"E ninguém deita vinho novo em odres velhos doutra sorte o vinho novo rompe os odres e entorna-se o vinho e os odres estragam-se o vinho novo deve ser deitado em odres novos"
Textus Receptus
"E nenhum homem põe vinho novo em odres velhos; do contrário o vinho novo rompe os odres, e o vinho se derrama, e os odres se perdem; mas vinho novo deve ser colocado dentro de odres novos."
Jesus ensina que a nova realidade do Seu Evangelho é incompatível com as estruturas e práticas religiosas antigas e inflexíveis, assim como o vinho novo não pode ser colocado em odres velhos.
Explicação Histórica
O 'vinho novo' (oinos neos) refere-se ao suco de uva que está em processo de fermentação, gerando pressão interna.

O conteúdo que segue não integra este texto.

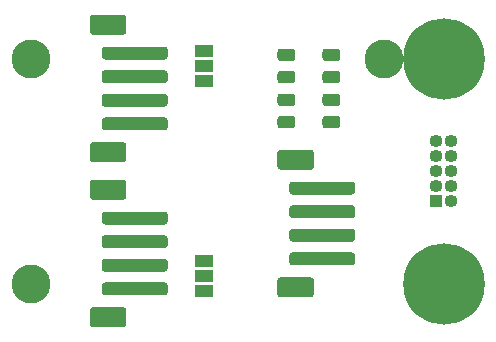
<source format=gbr>
%TF.GenerationSoftware,KiCad,Pcbnew,(5.1.6-0)*%
%TF.CreationDate,2022-04-20T23:20:55-07:00*%
%TF.ProjectId,talonsrx-enc-limit-ftc,74616c6f-6e73-4727-982d-656e632d6c69,rev?*%
%TF.SameCoordinates,PX695f190PY69fa208*%
%TF.FileFunction,Soldermask,Top*%
%TF.FilePolarity,Negative*%
%FSLAX46Y46*%
G04 Gerber Fmt 4.6, Leading zero omitted, Abs format (unit mm)*
G04 Created by KiCad (PCBNEW (5.1.6-0)) date 2022-04-20 23:20:55*
%MOMM*%
%LPD*%
G01*
G04 APERTURE LIST*
%ADD10C,3.300000*%
%ADD11R,1.100000X1.100000*%
%ADD12O,1.100000X1.100000*%
%ADD13R,1.600000X1.100000*%
%ADD14C,6.900000*%
G04 APERTURE END LIST*
%TO.C,J4*%
G36*
G01*
X31600000Y5975000D02*
X26550000Y5975000D01*
G75*
G02*
X26275000Y6250000I0J275000D01*
G01*
X26275000Y6800000D01*
G75*
G02*
X26550000Y7075000I275000J0D01*
G01*
X31600000Y7075000D01*
G75*
G02*
X31875000Y6800000I0J-275000D01*
G01*
X31875000Y6250000D01*
G75*
G02*
X31600000Y5975000I-275000J0D01*
G01*
G37*
G36*
G01*
X31600000Y7975000D02*
X26550000Y7975000D01*
G75*
G02*
X26275000Y8250000I0J275000D01*
G01*
X26275000Y8800000D01*
G75*
G02*
X26550000Y9075000I275000J0D01*
G01*
X31600000Y9075000D01*
G75*
G02*
X31875000Y8800000I0J-275000D01*
G01*
X31875000Y8250000D01*
G75*
G02*
X31600000Y7975000I-275000J0D01*
G01*
G37*
G36*
G01*
X31600000Y9975000D02*
X26550000Y9975000D01*
G75*
G02*
X26275000Y10250000I0J275000D01*
G01*
X26275000Y10800000D01*
G75*
G02*
X26550000Y11075000I275000J0D01*
G01*
X31600000Y11075000D01*
G75*
G02*
X31875000Y10800000I0J-275000D01*
G01*
X31875000Y10250000D01*
G75*
G02*
X31600000Y9975000I-275000J0D01*
G01*
G37*
G36*
G01*
X31600000Y11975000D02*
X26550000Y11975000D01*
G75*
G02*
X26275000Y12250000I0J275000D01*
G01*
X26275000Y12800000D01*
G75*
G02*
X26550000Y13075000I275000J0D01*
G01*
X31600000Y13075000D01*
G75*
G02*
X31875000Y12800000I0J-275000D01*
G01*
X31875000Y12250000D01*
G75*
G02*
X31600000Y11975000I-275000J0D01*
G01*
G37*
G36*
G01*
X28109375Y3275000D02*
X25540625Y3275000D01*
G75*
G02*
X25275000Y3540625I0J265625D01*
G01*
X25275000Y4709375D01*
G75*
G02*
X25540625Y4975000I265625J0D01*
G01*
X28109375Y4975000D01*
G75*
G02*
X28375000Y4709375I0J-265625D01*
G01*
X28375000Y3540625D01*
G75*
G02*
X28109375Y3275000I-265625J0D01*
G01*
G37*
G36*
G01*
X28109375Y14075000D02*
X25540625Y14075000D01*
G75*
G02*
X25275000Y14340625I0J265625D01*
G01*
X25275000Y15509375D01*
G75*
G02*
X25540625Y15775000I265625J0D01*
G01*
X28109375Y15775000D01*
G75*
G02*
X28375000Y15509375I0J-265625D01*
G01*
X28375000Y14340625D01*
G75*
G02*
X28109375Y14075000I-265625J0D01*
G01*
G37*
%TD*%
D10*
%TO.C,REF\u002A\u002A*%
X4445000Y23495000D03*
%TD*%
%TO.C,REF\u002A\u002A*%
X4445000Y4445000D03*
%TD*%
%TO.C,REF\u002A\u002A*%
X34290000Y23495000D03*
%TD*%
%TO.C,D1*%
G36*
G01*
X30326250Y19450000D02*
X29363750Y19450000D01*
G75*
G02*
X29095000Y19718750I0J268750D01*
G01*
X29095000Y20256250D01*
G75*
G02*
X29363750Y20525000I268750J0D01*
G01*
X30326250Y20525000D01*
G75*
G02*
X30595000Y20256250I0J-268750D01*
G01*
X30595000Y19718750D01*
G75*
G02*
X30326250Y19450000I-268750J0D01*
G01*
G37*
G36*
G01*
X30326250Y17575000D02*
X29363750Y17575000D01*
G75*
G02*
X29095000Y17843750I0J268750D01*
G01*
X29095000Y18381250D01*
G75*
G02*
X29363750Y18650000I268750J0D01*
G01*
X30326250Y18650000D01*
G75*
G02*
X30595000Y18381250I0J-268750D01*
G01*
X30595000Y17843750D01*
G75*
G02*
X30326250Y17575000I-268750J0D01*
G01*
G37*
%TD*%
%TO.C,D2*%
G36*
G01*
X26516250Y17575000D02*
X25553750Y17575000D01*
G75*
G02*
X25285000Y17843750I0J268750D01*
G01*
X25285000Y18381250D01*
G75*
G02*
X25553750Y18650000I268750J0D01*
G01*
X26516250Y18650000D01*
G75*
G02*
X26785000Y18381250I0J-268750D01*
G01*
X26785000Y17843750D01*
G75*
G02*
X26516250Y17575000I-268750J0D01*
G01*
G37*
G36*
G01*
X26516250Y19450000D02*
X25553750Y19450000D01*
G75*
G02*
X25285000Y19718750I0J268750D01*
G01*
X25285000Y20256250D01*
G75*
G02*
X25553750Y20525000I268750J0D01*
G01*
X26516250Y20525000D01*
G75*
G02*
X26785000Y20256250I0J-268750D01*
G01*
X26785000Y19718750D01*
G75*
G02*
X26516250Y19450000I-268750J0D01*
G01*
G37*
%TD*%
D11*
%TO.C,J1*%
X38735000Y11430000D03*
D12*
X40005000Y11430000D03*
X38735000Y12700000D03*
X40005000Y12700000D03*
X38735000Y13970000D03*
X40005000Y13970000D03*
X38735000Y15240000D03*
X40005000Y15240000D03*
X38735000Y16510000D03*
X40005000Y16510000D03*
%TD*%
D13*
%TO.C,JP1*%
X19050000Y22860000D03*
X19050000Y24160000D03*
X19050000Y21560000D03*
%TD*%
%TO.C,JP2*%
X19050000Y3780000D03*
X19050000Y6380000D03*
X19050000Y5080000D03*
%TD*%
%TO.C,R1*%
G36*
G01*
X29363750Y22460000D02*
X30326250Y22460000D01*
G75*
G02*
X30595000Y22191250I0J-268750D01*
G01*
X30595000Y21653750D01*
G75*
G02*
X30326250Y21385000I-268750J0D01*
G01*
X29363750Y21385000D01*
G75*
G02*
X29095000Y21653750I0J268750D01*
G01*
X29095000Y22191250D01*
G75*
G02*
X29363750Y22460000I268750J0D01*
G01*
G37*
G36*
G01*
X29363750Y24335000D02*
X30326250Y24335000D01*
G75*
G02*
X30595000Y24066250I0J-268750D01*
G01*
X30595000Y23528750D01*
G75*
G02*
X30326250Y23260000I-268750J0D01*
G01*
X29363750Y23260000D01*
G75*
G02*
X29095000Y23528750I0J268750D01*
G01*
X29095000Y24066250D01*
G75*
G02*
X29363750Y24335000I268750J0D01*
G01*
G37*
%TD*%
%TO.C,R2*%
G36*
G01*
X25553750Y24335000D02*
X26516250Y24335000D01*
G75*
G02*
X26785000Y24066250I0J-268750D01*
G01*
X26785000Y23528750D01*
G75*
G02*
X26516250Y23260000I-268750J0D01*
G01*
X25553750Y23260000D01*
G75*
G02*
X25285000Y23528750I0J268750D01*
G01*
X25285000Y24066250D01*
G75*
G02*
X25553750Y24335000I268750J0D01*
G01*
G37*
G36*
G01*
X25553750Y22460000D02*
X26516250Y22460000D01*
G75*
G02*
X26785000Y22191250I0J-268750D01*
G01*
X26785000Y21653750D01*
G75*
G02*
X26516250Y21385000I-268750J0D01*
G01*
X25553750Y21385000D01*
G75*
G02*
X25285000Y21653750I0J268750D01*
G01*
X25285000Y22191250D01*
G75*
G02*
X25553750Y22460000I268750J0D01*
G01*
G37*
%TD*%
%TO.C,J2*%
G36*
G01*
X15725000Y17405000D02*
X10675000Y17405000D01*
G75*
G02*
X10400000Y17680000I0J275000D01*
G01*
X10400000Y18230000D01*
G75*
G02*
X10675000Y18505000I275000J0D01*
G01*
X15725000Y18505000D01*
G75*
G02*
X16000000Y18230000I0J-275000D01*
G01*
X16000000Y17680000D01*
G75*
G02*
X15725000Y17405000I-275000J0D01*
G01*
G37*
G36*
G01*
X15725000Y19405000D02*
X10675000Y19405000D01*
G75*
G02*
X10400000Y19680000I0J275000D01*
G01*
X10400000Y20230000D01*
G75*
G02*
X10675000Y20505000I275000J0D01*
G01*
X15725000Y20505000D01*
G75*
G02*
X16000000Y20230000I0J-275000D01*
G01*
X16000000Y19680000D01*
G75*
G02*
X15725000Y19405000I-275000J0D01*
G01*
G37*
G36*
G01*
X15725000Y21405000D02*
X10675000Y21405000D01*
G75*
G02*
X10400000Y21680000I0J275000D01*
G01*
X10400000Y22230000D01*
G75*
G02*
X10675000Y22505000I275000J0D01*
G01*
X15725000Y22505000D01*
G75*
G02*
X16000000Y22230000I0J-275000D01*
G01*
X16000000Y21680000D01*
G75*
G02*
X15725000Y21405000I-275000J0D01*
G01*
G37*
G36*
G01*
X15725000Y23405000D02*
X10675000Y23405000D01*
G75*
G02*
X10400000Y23680000I0J275000D01*
G01*
X10400000Y24230000D01*
G75*
G02*
X10675000Y24505000I275000J0D01*
G01*
X15725000Y24505000D01*
G75*
G02*
X16000000Y24230000I0J-275000D01*
G01*
X16000000Y23680000D01*
G75*
G02*
X15725000Y23405000I-275000J0D01*
G01*
G37*
G36*
G01*
X12234375Y14705000D02*
X9665625Y14705000D01*
G75*
G02*
X9400000Y14970625I0J265625D01*
G01*
X9400000Y16139375D01*
G75*
G02*
X9665625Y16405000I265625J0D01*
G01*
X12234375Y16405000D01*
G75*
G02*
X12500000Y16139375I0J-265625D01*
G01*
X12500000Y14970625D01*
G75*
G02*
X12234375Y14705000I-265625J0D01*
G01*
G37*
G36*
G01*
X12234375Y25505000D02*
X9665625Y25505000D01*
G75*
G02*
X9400000Y25770625I0J265625D01*
G01*
X9400000Y26939375D01*
G75*
G02*
X9665625Y27205000I265625J0D01*
G01*
X12234375Y27205000D01*
G75*
G02*
X12500000Y26939375I0J-265625D01*
G01*
X12500000Y25770625D01*
G75*
G02*
X12234375Y25505000I-265625J0D01*
G01*
G37*
%TD*%
%TO.C,J3*%
G36*
G01*
X12234375Y11535000D02*
X9665625Y11535000D01*
G75*
G02*
X9400000Y11800625I0J265625D01*
G01*
X9400000Y12969375D01*
G75*
G02*
X9665625Y13235000I265625J0D01*
G01*
X12234375Y13235000D01*
G75*
G02*
X12500000Y12969375I0J-265625D01*
G01*
X12500000Y11800625D01*
G75*
G02*
X12234375Y11535000I-265625J0D01*
G01*
G37*
G36*
G01*
X12234375Y735000D02*
X9665625Y735000D01*
G75*
G02*
X9400000Y1000625I0J265625D01*
G01*
X9400000Y2169375D01*
G75*
G02*
X9665625Y2435000I265625J0D01*
G01*
X12234375Y2435000D01*
G75*
G02*
X12500000Y2169375I0J-265625D01*
G01*
X12500000Y1000625D01*
G75*
G02*
X12234375Y735000I-265625J0D01*
G01*
G37*
G36*
G01*
X15725000Y9435000D02*
X10675000Y9435000D01*
G75*
G02*
X10400000Y9710000I0J275000D01*
G01*
X10400000Y10260000D01*
G75*
G02*
X10675000Y10535000I275000J0D01*
G01*
X15725000Y10535000D01*
G75*
G02*
X16000000Y10260000I0J-275000D01*
G01*
X16000000Y9710000D01*
G75*
G02*
X15725000Y9435000I-275000J0D01*
G01*
G37*
G36*
G01*
X15725000Y7435000D02*
X10675000Y7435000D01*
G75*
G02*
X10400000Y7710000I0J275000D01*
G01*
X10400000Y8260000D01*
G75*
G02*
X10675000Y8535000I275000J0D01*
G01*
X15725000Y8535000D01*
G75*
G02*
X16000000Y8260000I0J-275000D01*
G01*
X16000000Y7710000D01*
G75*
G02*
X15725000Y7435000I-275000J0D01*
G01*
G37*
G36*
G01*
X15725000Y5435000D02*
X10675000Y5435000D01*
G75*
G02*
X10400000Y5710000I0J275000D01*
G01*
X10400000Y6260000D01*
G75*
G02*
X10675000Y6535000I275000J0D01*
G01*
X15725000Y6535000D01*
G75*
G02*
X16000000Y6260000I0J-275000D01*
G01*
X16000000Y5710000D01*
G75*
G02*
X15725000Y5435000I-275000J0D01*
G01*
G37*
G36*
G01*
X15725000Y3435000D02*
X10675000Y3435000D01*
G75*
G02*
X10400000Y3710000I0J275000D01*
G01*
X10400000Y4260000D01*
G75*
G02*
X10675000Y4535000I275000J0D01*
G01*
X15725000Y4535000D01*
G75*
G02*
X16000000Y4260000I0J-275000D01*
G01*
X16000000Y3710000D01*
G75*
G02*
X15725000Y3435000I-275000J0D01*
G01*
G37*
%TD*%
D14*
%TO.C,H1*%
X39370000Y23495000D03*
%TD*%
%TO.C,H2*%
X39370000Y4445000D03*
%TD*%
M02*

</source>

Simboliza a mensagem vibrante, dinâmica e transformadora do Reino de Deus e a nova vida em Cristo. 'Odres velhos' (askous palaious) são bolsas de pele animal que, com o tempo, perdem a elasticidade e se tornam rígidas, incapazes de suportar a expansão do vinho novo sem se romperem. Representam as tradições humanas e o sistema religioso legalista que não se adaptam à nova dispensação da graça.
Interpretação Doutrinária
Este ensinamento consolida a doutrina da nova aliança em Cristo, enfatizando que a salvação e a vida espiritual não se baseiam em obras da lei ou rituais vazios, mas na graça e na verdade trazidas por Jesus. A doutrina pentecostal/CCB interpreta o 'vinho novo' como o mover do Espírito Santo e a nova experiência de fé que exige corações e mentes renovados ('odres novos'), dispostos a receber a plenitude do Evangelho, em contraste com a esterilidade do formalismo religioso.
Aplicação Prática
O cristão deve constantemente buscar uma renovação espiritual, abandonando as velhas práticas e mentalidades que são meramente legalistas ou formalistas, e abrindo-se para receber a nova obra do Espírito Santo em sua vida. É preciso ter um coração maleável e receptivo à vontade de Deus, que se manifesta de forma viva e transformadora.
Precauções de Leitura
Deve-se evitar interpretar este versículo como um desprezo por toda forma de organização ou tradição piedosa, mas sim como um alerta contra a rigidez que impede a ação do Espírito. Não se trata de abandonar os fundamentos bíblicos, mas de não permitir que tradições humanas suplantem a viva Palavra de Deus ou a experiência genuína com Ele.